Now, take 2 of the same size medicine bottle and weigh them and 0 out your scaled. Take a funnel and drop the trichs down in there from your HPS 600W, and then your 500W LED (330W Draw), and the weight of actual GOODS in the bud should come out to exactly 6% less actual intensity than what you are running to draw 700+ from the wall.
In other words, you would only have 6% less med's out of 330W, but with the new model you may get more than the average 20% increase in Trichs and may beat out your HPS altogether. I've seen people test Advanced Nutrients and dog it because they didn't notice much size difference between another fertilization method they've been using for a year. Well, no one seems to understand that it is the TRICHOMES that medicate, and not the SIZE of the flower. If he did the same test with freezing the trichs and measuring he would see a % difference even if they were EXACT weight flowers before seeing how much weight he had in actual medicine inside each flower. Such a simple test that no one wants to do.
If you grow in an Air-Pot (NOT Smart Pots) it is averaged a 15% increase in yield because it stops root circling. Don't get me started on scientifics and facts to explain every single thing I just told you, please. Do some Google/Yahooíng.

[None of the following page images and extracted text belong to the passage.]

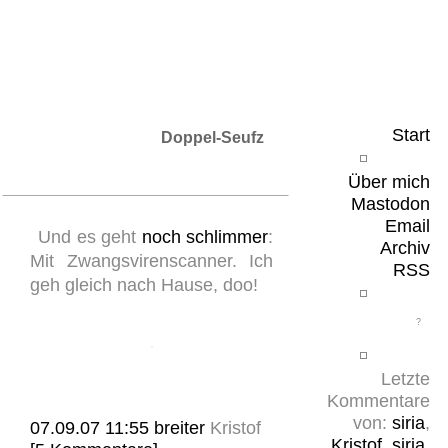
Leicht & Sinnig
Belangloses in unregelmäßigen Abständen
Start
Doppel-Seufz
Über mich
Mastodon
Email
Und es geht
noch schlimmer
:
Archiv
Mit Zwangsvirenscanner. Ich
RSS
geh gleich nach Hause, doo!
Letzte
Kommentare
von:
siria
,
07.09.07 11:55
breiter
Kristof
Kristof
,
siria
,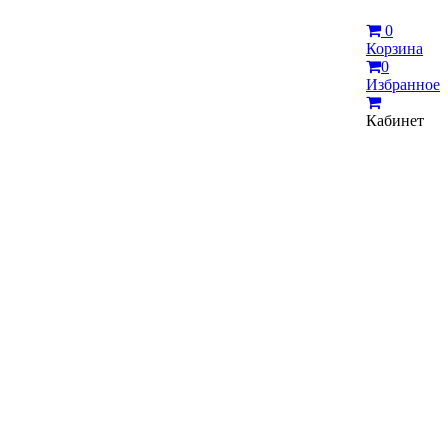
0
Корзина
0
Избранное
Кабинет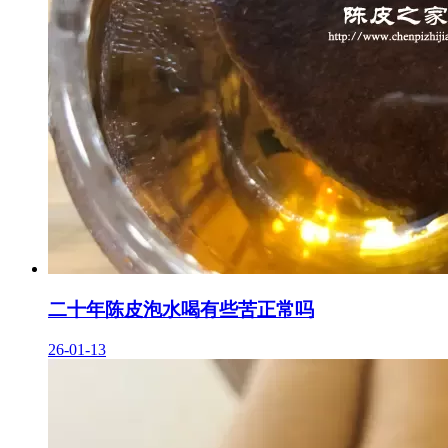
二十年陈皮泡水喝有些苦正常吗
26-01-13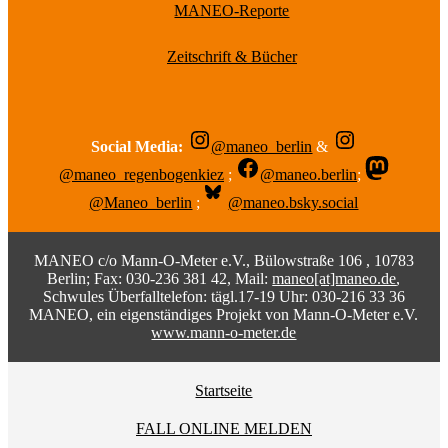
MANEO-Reporte
Zeitschrift & Bücher
Social Media:
@maneo_berlin
&
@maneo_regenbogenkiez
;
@maneo.berlin
;
@Maneo_berlin
;
@maneo.bsky.social
MANEO c/o Mann-O-Meter e.V., Bülowstraße 106 , 10783
Berlin; Fax: 030-236 381 42, Mail:
maneo[at]maneo.de
,
Schwules Überfalltelefon: tägl.17-19 Uhr: 030-216 33 36
MANEO, ein eigenständiges Projekt von Mann-O-Meter e.V.
www.mann-o-meter.de
Startseite
FALL ONLINE MELDEN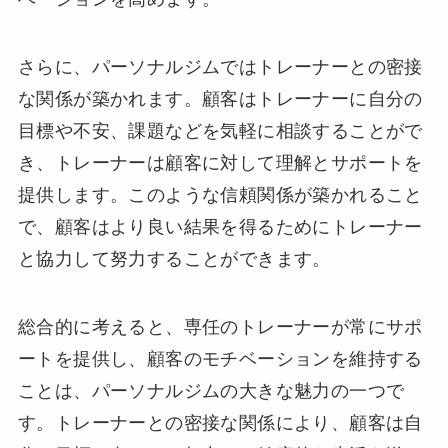
さらに、パーソナルジムではトレーナーとの密接
な関係が築かれます。顧客はトレーナーに自分の
目標や不安、課題などを気軽に相談することがで
き、トレーナーは顧客に対して理解とサポートを
提供します。このような信頼関係が築かれること
で、顧客はより良い結果を得るためにトレーナー
と協力して努力することができます。
総合的に考えると、専任のトレーナーが常にサポ
ートを提供し、顧客のモチベーションを維持する
ことは、パーソナルジムの大きな魅力の一つで
す。トレーナーとの密接な関係により、顧客は自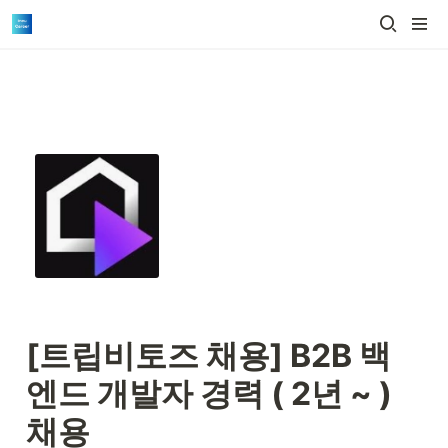
[트립비토즈 채용] 
B2B 백
엔드 개발자 경력 ( 2년 ~ ) 
채용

So, if you are growing in a regular container and swapped to the 330W LED & use Air-Pots and increase your yield by 15% you would almost identically weigh out to what your 600W does, BUT, remember the extra Trichs and resin from the LED would make it far superior. This could not be said about LED's a year ago. If you simply want to stick with HPS go for it, but I've seen the outcome of a friends liquid cooled 1,000W dropped 5X closer (because of its cool to the touch) & it isnt going to really get better than what you got by to 1,000 unless you want more coverage. Of course with MH/HPS being Sphyrical the HID's arent going to give any direct beam of their lumen rating. About 30% of the light you recieve is all watered down relection from Mylar, and thats not to mention the 87% of unuseable light from both MH & HPS that is documented all over the internet like glue. Anyone can post those articles, and not 1 article goes against this fact. Put 97% reflective Mylar in an LED unit and I bet you would make up that 6% difference right there. The are running much less reflective Mylar in the Black Star LED's and every LED unit for that matter. You can then surround your LED with 97% reflectivity & shape it how you want (while measuring lumens and side light hitting by not allowing the LED's wider angles, and wider degree LED's get out of range, and force them back down, and to the sides, and who knows.... You may kill a liquid cooled 1,000W Digilix at 5X closer distance than conventional possibilities, and to run that liquid cooled takes 1,000W Bulb+over a 100+W Draw from the ballast+2X 90 Watt water pumps (one for water chiller and 1 for the fixture) + 460+W Water Chiller+ a Vornado fan on the radiator on the chiller and you'd be quite impressed to see more trich's coming from 330W opposed to 1,900 Watts Minimum to run a water cooled 1,000 that makes majorly better outcomes than a standard HID by being able to basically sit on a plant.
I can write a book. This is a short and sweet explanation without getting scientific.